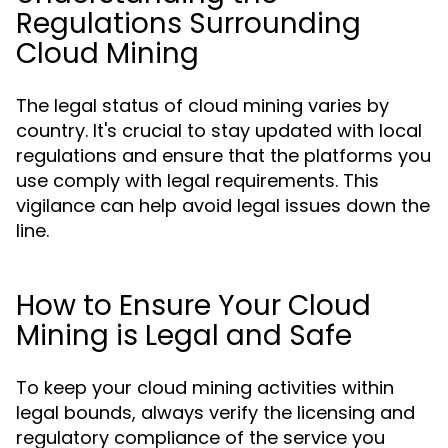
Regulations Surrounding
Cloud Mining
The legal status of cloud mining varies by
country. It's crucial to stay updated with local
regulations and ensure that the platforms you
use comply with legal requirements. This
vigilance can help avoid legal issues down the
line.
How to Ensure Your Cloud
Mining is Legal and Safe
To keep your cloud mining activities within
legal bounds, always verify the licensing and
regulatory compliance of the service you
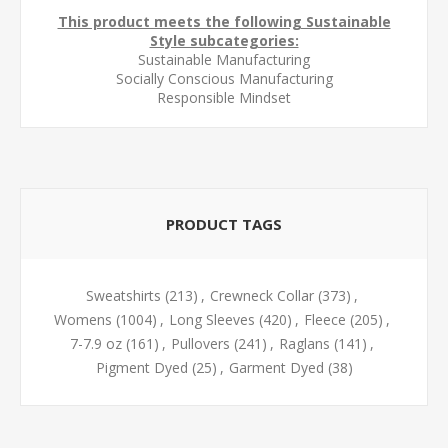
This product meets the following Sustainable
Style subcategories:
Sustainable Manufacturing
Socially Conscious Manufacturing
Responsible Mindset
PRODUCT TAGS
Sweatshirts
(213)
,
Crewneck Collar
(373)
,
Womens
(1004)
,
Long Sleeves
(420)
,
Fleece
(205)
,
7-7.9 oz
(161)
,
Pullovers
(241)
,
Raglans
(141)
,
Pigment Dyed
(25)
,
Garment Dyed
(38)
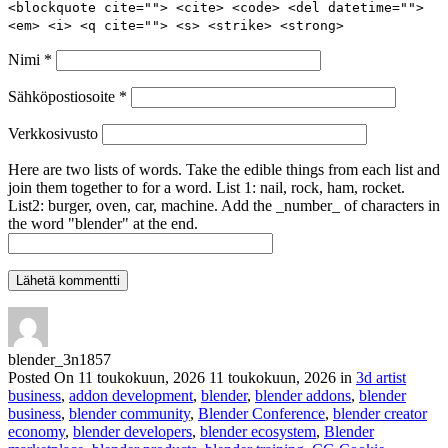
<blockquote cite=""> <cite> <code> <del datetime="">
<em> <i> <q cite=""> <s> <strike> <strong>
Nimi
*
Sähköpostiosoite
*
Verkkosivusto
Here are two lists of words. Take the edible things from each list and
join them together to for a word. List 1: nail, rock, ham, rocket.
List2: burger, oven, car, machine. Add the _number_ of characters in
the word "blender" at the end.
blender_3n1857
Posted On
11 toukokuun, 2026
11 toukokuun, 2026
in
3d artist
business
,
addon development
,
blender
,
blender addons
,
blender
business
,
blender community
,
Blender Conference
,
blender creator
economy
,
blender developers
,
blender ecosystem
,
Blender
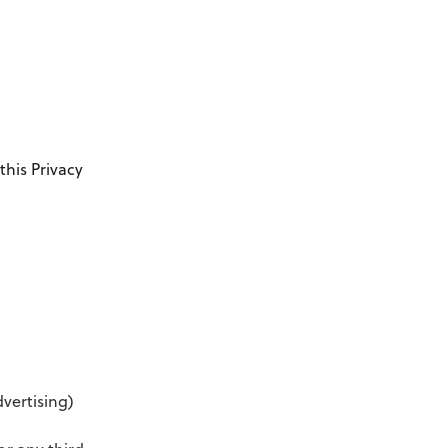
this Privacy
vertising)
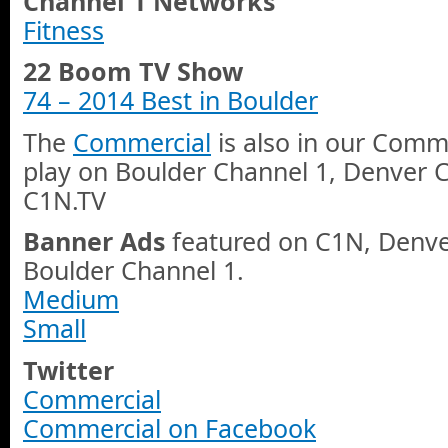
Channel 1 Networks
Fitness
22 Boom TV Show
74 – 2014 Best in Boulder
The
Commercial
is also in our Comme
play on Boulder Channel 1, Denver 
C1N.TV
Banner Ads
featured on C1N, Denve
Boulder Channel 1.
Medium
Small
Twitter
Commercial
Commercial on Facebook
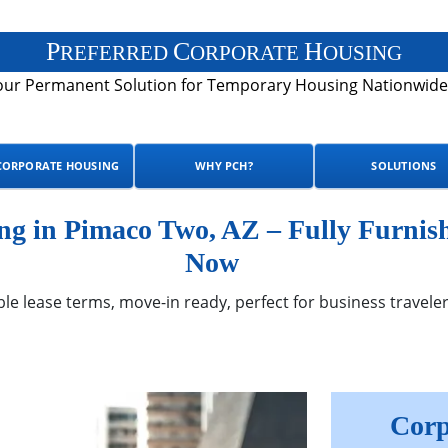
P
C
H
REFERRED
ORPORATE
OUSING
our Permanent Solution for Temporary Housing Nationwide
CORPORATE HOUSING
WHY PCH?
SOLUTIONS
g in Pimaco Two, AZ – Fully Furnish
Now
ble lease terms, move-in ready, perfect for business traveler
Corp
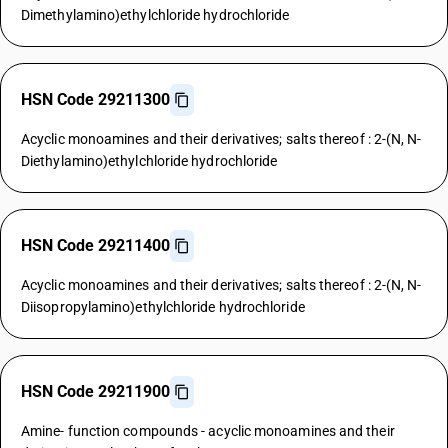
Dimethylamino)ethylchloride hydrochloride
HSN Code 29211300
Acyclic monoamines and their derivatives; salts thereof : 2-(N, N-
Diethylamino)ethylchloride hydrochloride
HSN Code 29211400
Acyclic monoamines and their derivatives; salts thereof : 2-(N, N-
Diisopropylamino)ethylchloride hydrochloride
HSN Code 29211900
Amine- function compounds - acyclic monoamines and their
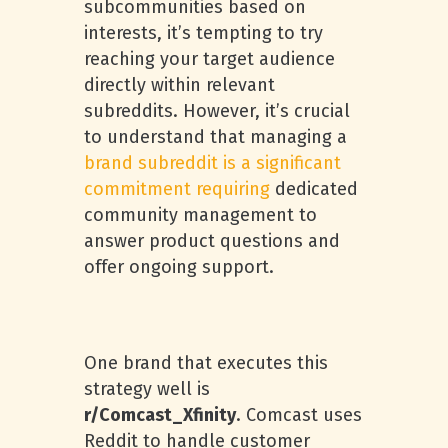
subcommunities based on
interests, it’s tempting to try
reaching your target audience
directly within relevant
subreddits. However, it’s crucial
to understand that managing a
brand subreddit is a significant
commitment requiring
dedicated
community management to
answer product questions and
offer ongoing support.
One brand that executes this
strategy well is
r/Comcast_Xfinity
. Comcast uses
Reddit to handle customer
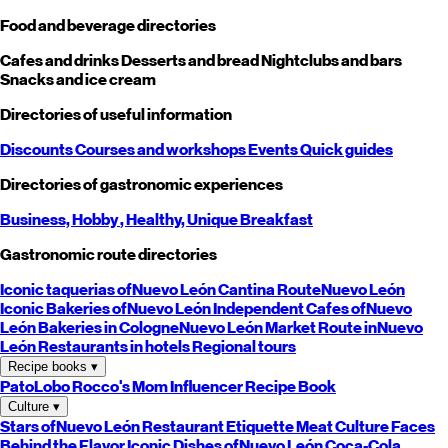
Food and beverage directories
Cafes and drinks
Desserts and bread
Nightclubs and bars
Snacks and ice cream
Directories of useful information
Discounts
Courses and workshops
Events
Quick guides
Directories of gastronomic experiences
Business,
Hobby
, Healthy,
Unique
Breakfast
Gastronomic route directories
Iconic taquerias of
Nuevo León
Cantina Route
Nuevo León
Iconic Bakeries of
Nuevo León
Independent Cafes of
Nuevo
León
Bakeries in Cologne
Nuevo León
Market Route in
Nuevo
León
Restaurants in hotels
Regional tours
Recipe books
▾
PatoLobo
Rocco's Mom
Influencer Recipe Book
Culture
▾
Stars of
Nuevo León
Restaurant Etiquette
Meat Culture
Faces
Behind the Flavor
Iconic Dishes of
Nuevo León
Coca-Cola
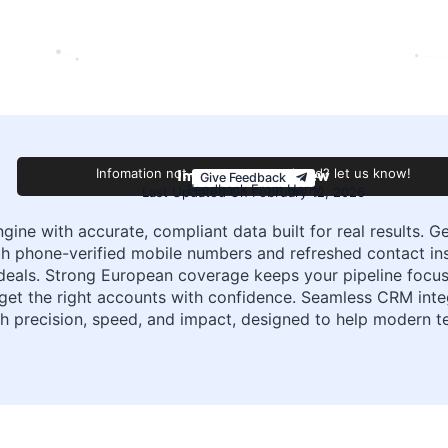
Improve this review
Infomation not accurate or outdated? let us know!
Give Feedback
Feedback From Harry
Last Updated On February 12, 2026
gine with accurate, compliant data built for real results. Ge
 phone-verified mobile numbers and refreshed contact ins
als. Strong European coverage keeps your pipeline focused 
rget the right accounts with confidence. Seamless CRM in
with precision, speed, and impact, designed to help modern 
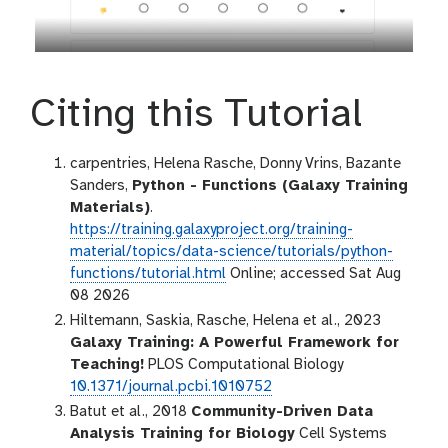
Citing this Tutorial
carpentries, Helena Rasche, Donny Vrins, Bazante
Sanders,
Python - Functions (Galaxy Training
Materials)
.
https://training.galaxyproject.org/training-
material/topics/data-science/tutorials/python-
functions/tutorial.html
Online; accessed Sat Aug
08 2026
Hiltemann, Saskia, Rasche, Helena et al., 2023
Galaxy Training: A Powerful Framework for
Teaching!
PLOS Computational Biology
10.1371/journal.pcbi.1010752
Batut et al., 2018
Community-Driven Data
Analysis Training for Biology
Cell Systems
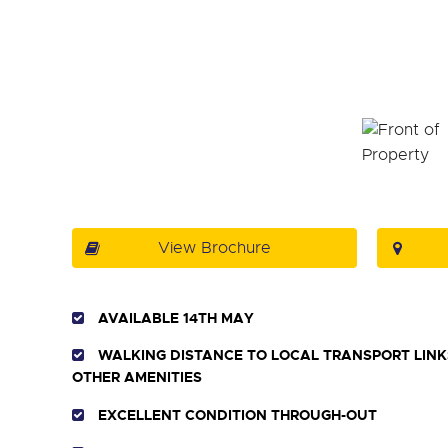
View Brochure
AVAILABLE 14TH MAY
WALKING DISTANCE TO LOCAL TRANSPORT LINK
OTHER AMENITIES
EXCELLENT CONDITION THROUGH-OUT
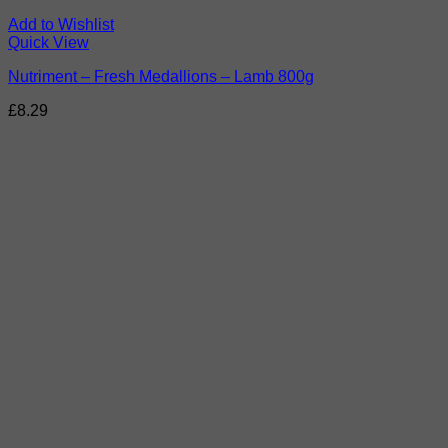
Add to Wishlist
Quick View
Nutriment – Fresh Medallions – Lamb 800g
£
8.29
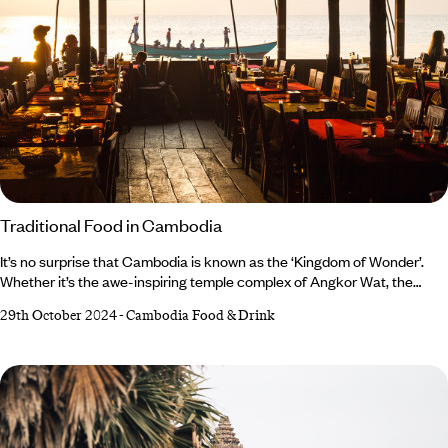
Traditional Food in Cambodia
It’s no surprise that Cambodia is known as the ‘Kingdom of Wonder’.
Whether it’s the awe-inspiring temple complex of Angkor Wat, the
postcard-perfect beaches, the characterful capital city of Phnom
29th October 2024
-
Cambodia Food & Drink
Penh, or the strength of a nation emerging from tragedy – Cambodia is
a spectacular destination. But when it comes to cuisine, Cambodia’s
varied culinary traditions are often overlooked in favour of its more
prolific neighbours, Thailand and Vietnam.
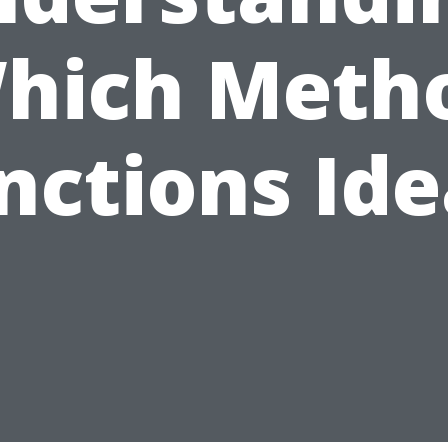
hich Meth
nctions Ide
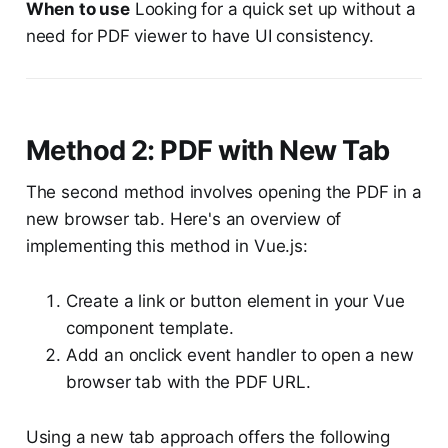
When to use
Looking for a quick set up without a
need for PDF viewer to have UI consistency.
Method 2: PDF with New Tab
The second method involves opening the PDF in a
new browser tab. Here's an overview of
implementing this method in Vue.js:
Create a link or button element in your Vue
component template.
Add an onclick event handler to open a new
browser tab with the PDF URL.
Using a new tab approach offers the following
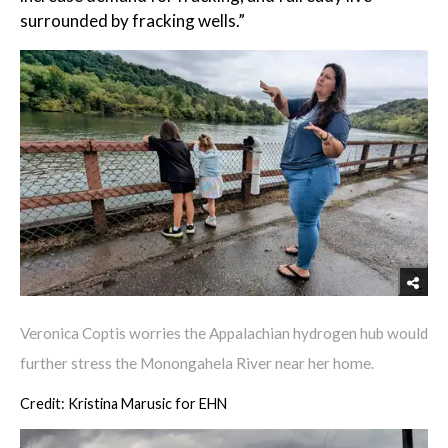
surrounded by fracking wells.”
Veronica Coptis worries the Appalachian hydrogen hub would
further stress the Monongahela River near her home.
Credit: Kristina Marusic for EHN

WHAT TO DO: What you return from the records above should be exactly everything from the line with "HSN Code 29211900" down to the line with "Last Updated On February 12, 2026", both kept, and no pictures.

ANSWER TO THIS PROBLEM:
HSN Code 29211900
Amine- function compounds - acyclic monoamines and their
subcommunities based on
interests, it’s tempting to try
reaching your target audience
directly within relevant
subreddits. However, it’s crucial
to understand that managing a
brand subreddit is a significant
commitment requiring
dedicated
community management to
answer product questions and
offer ongoing support.
One brand that executes this
strategy well is
r/Comcast_Xfinity
. Comcast uses
Reddit to handle customer
Food and beverage directories
Cafes and drinks
Desserts and bread
Nightclubs and bars
Snacks and ice cream
Directories of useful information
Discounts
Courses and workshops
Events
Quick guides
Directories of gastronomic experiences
Business,
Hobby
, Healthy,
Unique
Breakfast
Gastronomic route directories
Iconic taquerias of
Nuevo León
Cantina Route
Nuevo León
Iconic Bakeries of
Nuevo León
Independent Cafes of
Nuevo
León
Bakeries in Cologne
Nuevo León
Market Route in
Nuevo
León
Restaurants in hotels
Regional tours
Recipe books
▾
PatoLobo
Rocco's Mom
Influencer Recipe Book
Culture
▾
Stars of
Nuevo León
Restaurant Etiquette
Meat Culture
Faces
Behind the Flavor
Iconic Dishes of
Nuevo León
Coca-Cola
Improve this review
Infomation not accurate or outdated? let us know!
Give Feedback
Feedback From Harry
Last Updated On February 12, 2026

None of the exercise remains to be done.